◆ **Source data**
····················
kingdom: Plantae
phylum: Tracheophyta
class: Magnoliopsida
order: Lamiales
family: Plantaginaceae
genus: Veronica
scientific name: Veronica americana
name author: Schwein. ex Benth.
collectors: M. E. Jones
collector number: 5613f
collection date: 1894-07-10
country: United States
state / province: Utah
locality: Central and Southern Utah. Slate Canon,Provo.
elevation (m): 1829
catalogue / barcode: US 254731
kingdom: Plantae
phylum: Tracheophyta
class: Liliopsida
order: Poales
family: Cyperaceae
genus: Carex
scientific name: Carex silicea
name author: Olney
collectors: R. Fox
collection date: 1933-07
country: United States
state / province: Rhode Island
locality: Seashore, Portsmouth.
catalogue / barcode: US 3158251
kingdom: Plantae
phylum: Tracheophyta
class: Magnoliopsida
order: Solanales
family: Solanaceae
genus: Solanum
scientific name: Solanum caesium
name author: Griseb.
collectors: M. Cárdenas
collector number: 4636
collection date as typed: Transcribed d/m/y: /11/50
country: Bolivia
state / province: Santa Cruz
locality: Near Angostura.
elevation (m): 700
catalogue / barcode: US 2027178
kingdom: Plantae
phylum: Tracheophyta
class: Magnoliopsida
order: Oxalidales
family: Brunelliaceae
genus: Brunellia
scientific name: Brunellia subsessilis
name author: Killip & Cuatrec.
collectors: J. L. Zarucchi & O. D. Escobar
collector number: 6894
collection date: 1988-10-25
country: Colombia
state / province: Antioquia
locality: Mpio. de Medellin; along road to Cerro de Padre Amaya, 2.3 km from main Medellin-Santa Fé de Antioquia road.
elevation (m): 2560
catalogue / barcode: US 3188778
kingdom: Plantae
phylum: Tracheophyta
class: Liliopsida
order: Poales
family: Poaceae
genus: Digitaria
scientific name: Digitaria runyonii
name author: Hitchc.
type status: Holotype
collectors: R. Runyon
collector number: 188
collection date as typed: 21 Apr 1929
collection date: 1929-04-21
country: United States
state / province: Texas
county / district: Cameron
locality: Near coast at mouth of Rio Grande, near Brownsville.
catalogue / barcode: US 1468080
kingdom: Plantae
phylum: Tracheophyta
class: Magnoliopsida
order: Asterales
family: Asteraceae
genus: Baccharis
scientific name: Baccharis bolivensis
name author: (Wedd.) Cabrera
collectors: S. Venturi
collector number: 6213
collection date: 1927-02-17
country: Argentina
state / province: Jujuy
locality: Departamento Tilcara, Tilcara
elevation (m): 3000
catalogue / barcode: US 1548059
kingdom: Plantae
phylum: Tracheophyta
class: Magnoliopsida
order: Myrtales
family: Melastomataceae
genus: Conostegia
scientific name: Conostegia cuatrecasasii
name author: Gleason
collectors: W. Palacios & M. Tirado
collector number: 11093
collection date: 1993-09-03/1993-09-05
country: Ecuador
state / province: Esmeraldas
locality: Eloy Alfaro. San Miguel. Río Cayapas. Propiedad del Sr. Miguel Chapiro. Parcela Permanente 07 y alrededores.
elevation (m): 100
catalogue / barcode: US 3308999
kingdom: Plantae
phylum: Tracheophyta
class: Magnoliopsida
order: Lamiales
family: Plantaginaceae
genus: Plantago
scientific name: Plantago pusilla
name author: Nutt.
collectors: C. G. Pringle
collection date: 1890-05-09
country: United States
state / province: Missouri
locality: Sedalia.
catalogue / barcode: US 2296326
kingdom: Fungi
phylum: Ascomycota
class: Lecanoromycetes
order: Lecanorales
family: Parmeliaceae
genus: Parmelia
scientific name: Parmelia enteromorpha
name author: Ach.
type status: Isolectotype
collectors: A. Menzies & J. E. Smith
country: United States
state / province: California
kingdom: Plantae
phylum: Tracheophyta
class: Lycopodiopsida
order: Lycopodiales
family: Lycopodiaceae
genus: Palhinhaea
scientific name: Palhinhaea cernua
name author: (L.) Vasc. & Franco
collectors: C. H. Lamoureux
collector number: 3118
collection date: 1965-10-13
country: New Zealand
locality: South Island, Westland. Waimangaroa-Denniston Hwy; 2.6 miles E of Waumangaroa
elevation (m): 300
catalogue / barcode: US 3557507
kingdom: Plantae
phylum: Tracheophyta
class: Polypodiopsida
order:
····················
◆ **Stated goal**
Count the lines in the records above that contain the string "collection", treating uppercase and lowercase as different. Reply with the number alone.

◆ **Finished task**
10